▶ _AVAILABLE RECORDS_:
□ □ □ □ □ □ □
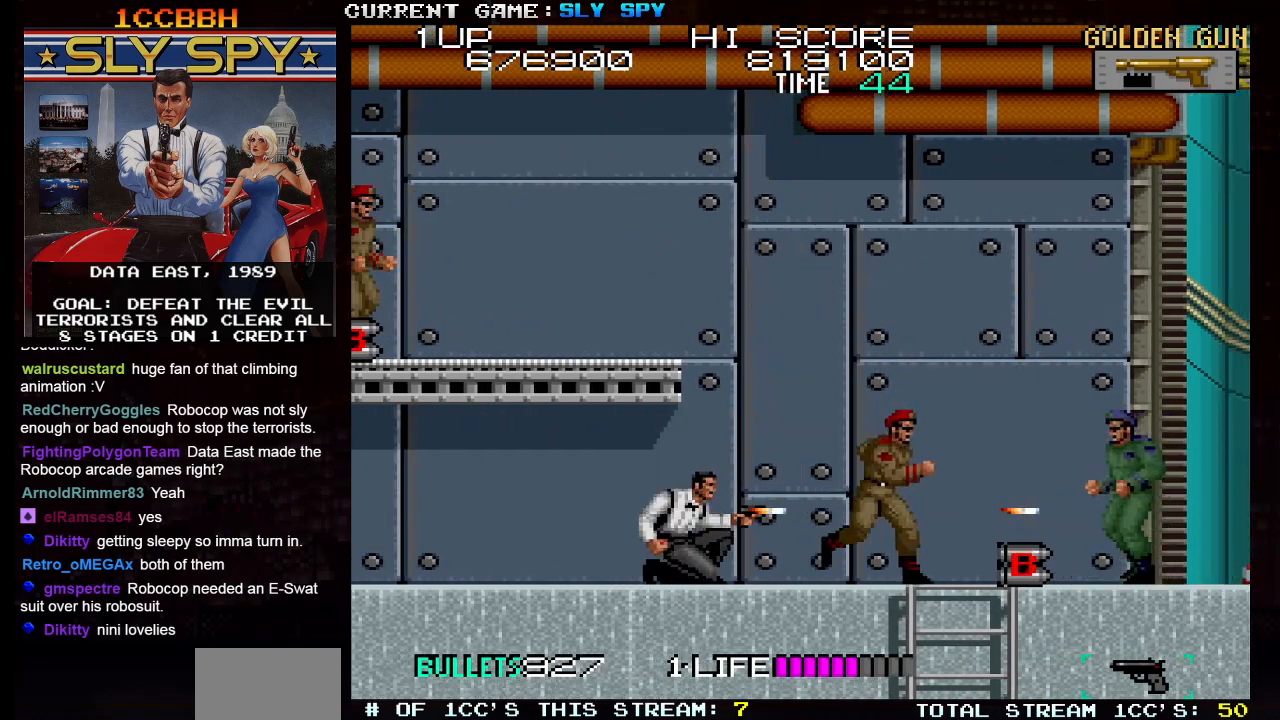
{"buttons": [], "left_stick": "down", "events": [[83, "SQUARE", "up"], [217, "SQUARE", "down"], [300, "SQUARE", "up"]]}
□ □ □ □ □ □ □
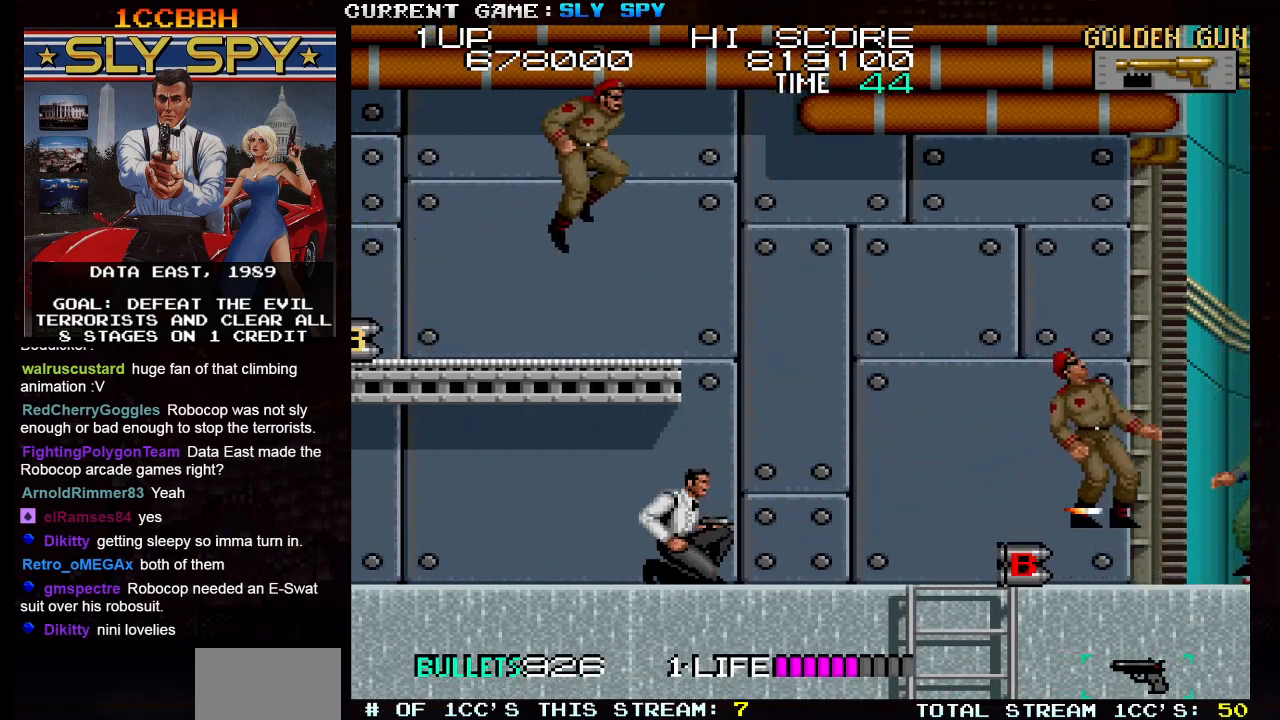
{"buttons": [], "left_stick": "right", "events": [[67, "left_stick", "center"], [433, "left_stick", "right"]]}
□ □ □ □ □ □ □
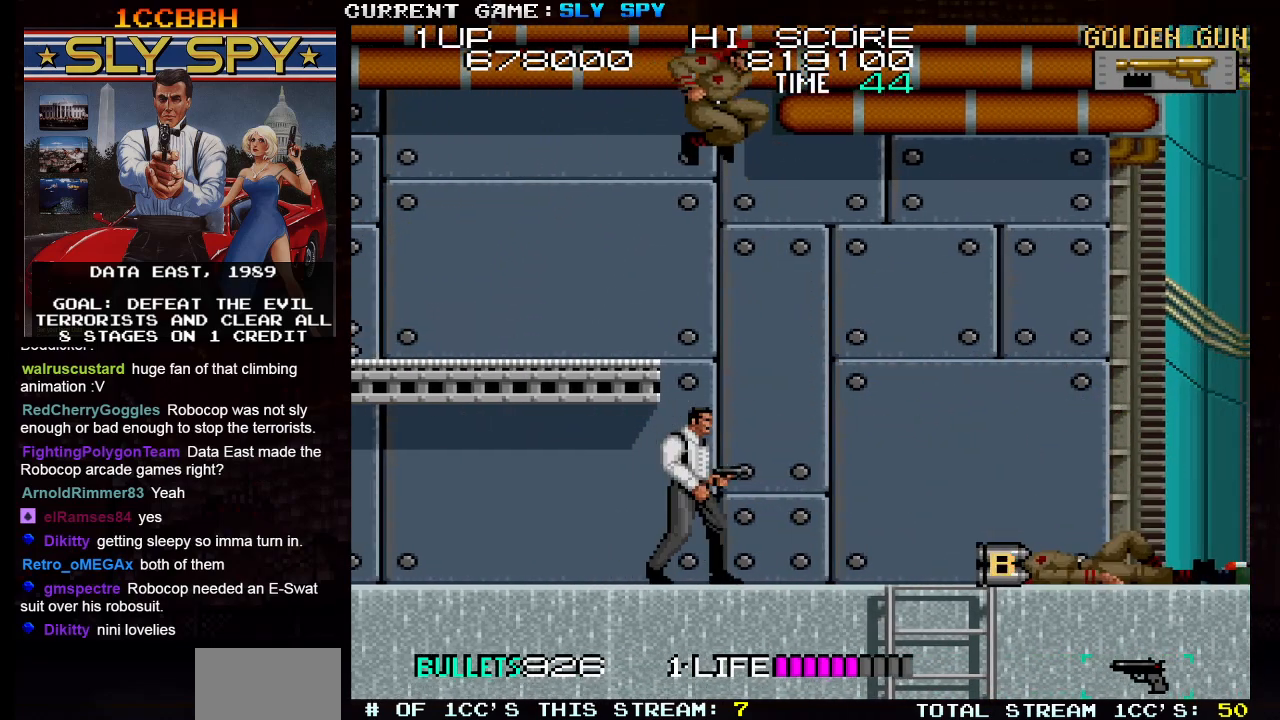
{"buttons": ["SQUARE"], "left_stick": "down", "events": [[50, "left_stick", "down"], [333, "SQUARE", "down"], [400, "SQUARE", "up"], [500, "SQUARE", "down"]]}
□ □ □ □ □ □ □
Could you count how many lines in the records contain the word "down"? Only the number is needed.

▶ _YOUR RESPONSE_:
2